The bridge is a screwed on tie bar design made from rosewood, and the saddle is uncompensated bone.
The zebrawood stripe is nicely matched on the two side pieces, and the same applies to the back which also employs two bookmatched pieces of veneer. The back is also slightly arched, and also edge bound where it meets the sides. Aside from the distinctive pattern of the zebrawood, the finish shows off the open pores quite nicely if you like that sort of thing.
Inside looks tidy and interestingly the inside of the side pieces show the same zebrawood striping. This is somewhat unusual for a laminate as the outer veneer is usually only applied to the outside of the instrument leaving the inside faces plain (like the back is on this one). The fact I can see more zebrawood leads me to believe that the laminate is actually strips of zebrawood. That doesn't make the sides 'solid wood' but I thought I would mention it. Otherwise we have no glue spots, and thin bracing and notched kerfing.
Up to the neck and this is a pale Okoume hardwood like the NUS 310 employs and is made from three pieces with a joint at the heel and the headstock. It is all finished in satin.
Topping this is an evenly coloured rosewood fingerboard with end shaping detail and 12 nickel silver frets. Unlike the 310, the fret edges on this review model are very smooth and nicely done. We have pearloid position markers at the 5th, 7th and 10th spaces, and although there are no side markers, Flight tell me that current production models are putting side markers on since my last review. Got A Ukulele strikes again! Either way, this is a considerably nicer neck than I reviewed on the 310.
We have a bone nut before a typical three pointed crown shaped headstock. It is faced in more of the striking zebrawood veneer and the Flight logo is nicely engraved. Also engraved into the face of the headstock is another flower style logo mimicing the sound hole decoration.
Flipping it over and I see that the tuners are leagues better than the wobbly open gears used on the NUS 310. Sure they are still unbranded gears (would still prefer friction pegs!) in chrome, but they are good enough quality and work just fine.
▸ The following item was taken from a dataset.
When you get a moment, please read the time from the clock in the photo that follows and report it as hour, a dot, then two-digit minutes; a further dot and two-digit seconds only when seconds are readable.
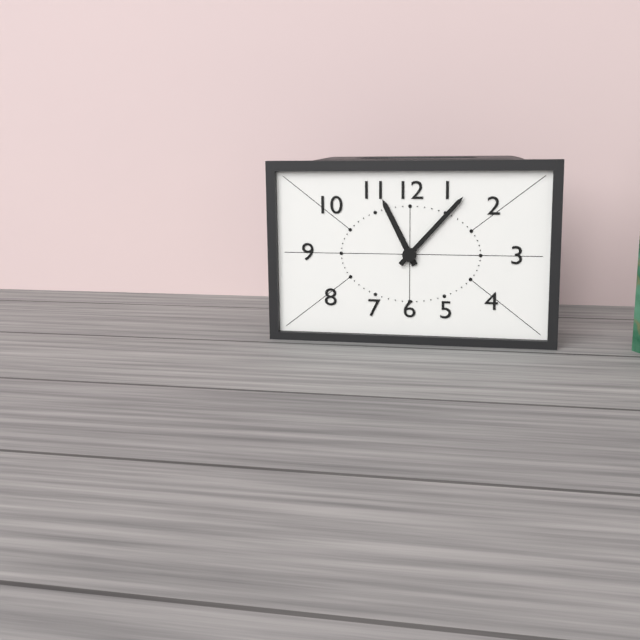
11.07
So many brands at this price just get it wrong with massive buttons and cheap tuners. These are perfectly passable.
Completeting the package is a set of Aquila strings and a nice quality embroidered Flight gig bag with shoulder strap and front package. As I said, this is an entry level instrument and commands and RRP of €99, although I am seeing them online for considerably less than that.
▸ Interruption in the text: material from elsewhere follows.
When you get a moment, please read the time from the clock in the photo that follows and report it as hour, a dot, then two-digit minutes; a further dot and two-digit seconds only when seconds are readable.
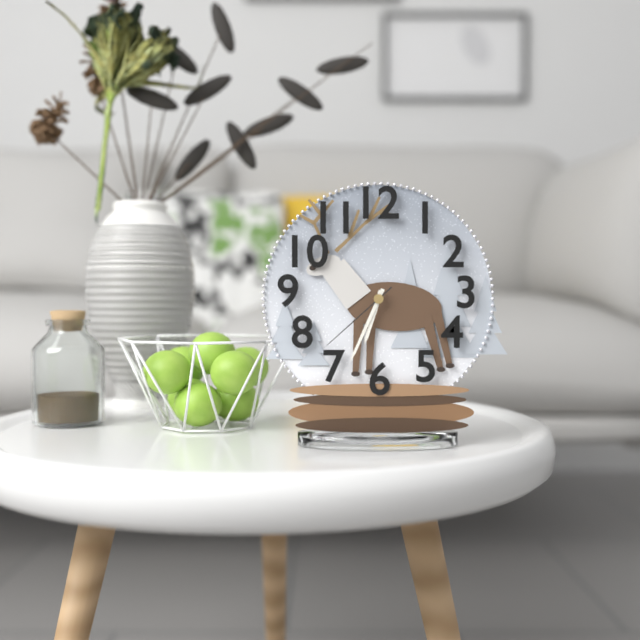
6.34.38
To hold, the instrument is not overly heavy, and it is nicely balanced too. Generally speaking the construction also feels sound as well, and nothing feels weak or roughly done.
The setup on the saddle and nut both need some work. The saddle only needs to come down a touch, and is on the verge of being passable, but the nut is just far too high, leading to some intonation issues at the lower frets. Nothing major, and fixable though, so I would recommend buying this from a store that offers a setup, or budget in the need to get it checked over. Just to make a point on this issue. I regularly get emails from readers asking for ukulele recommendations that have 'good intonation'. There is no such thing - and by that I mean that ANY ukulele can have bad intonation if the setup needs adjusting. It is not something symptomatic of any brand - rather more symptomatic of the dealer you bought it from. So as I say - this one can be easily adjusted and for that reason I don't mark down instruments if the intonation is purely down to the adjustable elements that are designed to be adjustable. What I can confirm on this one is the issue seems in no way connected to anything more fatal in the construction! We digress.
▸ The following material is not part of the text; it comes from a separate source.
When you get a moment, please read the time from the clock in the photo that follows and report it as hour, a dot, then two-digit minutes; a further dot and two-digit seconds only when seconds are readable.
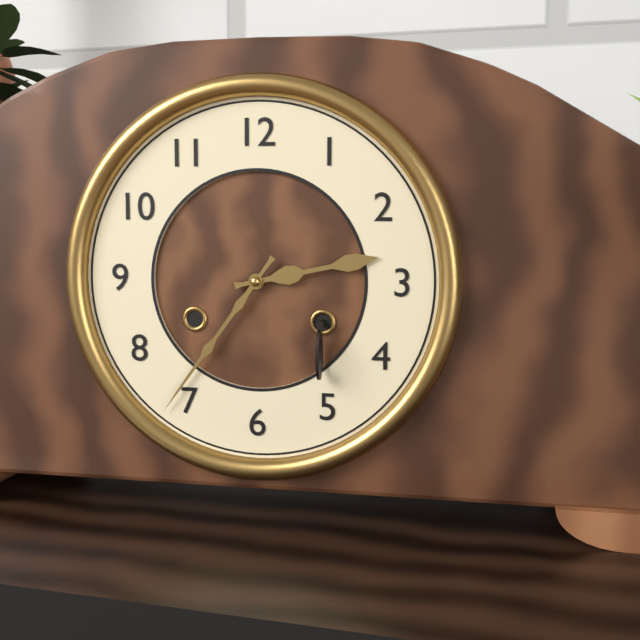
2.36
So nice to hold, nicely made, what about the sound? Well, first impressions were that in comparison to the NUS 310, this is significantly better. That last Flight I looked at sounded very thin and boxy on the tone, but this one has a lot more going on. The volume is good, the notes are pretty clear and it's certainly bright. Sustain isn't great to be honest, but I have played much worse. Yes, it's kind of one dimensional, but then I find that a lot of laminate ukuleles are at this price point - hence my confusion on the marketing speak about the spruce and zebrawood above. But it's a passable instrument that actually performs well and will suit a beginner better than some of the dreadful rubbish still about. I was particularly impressed with it when fingerpicked as it does have some chime to it too.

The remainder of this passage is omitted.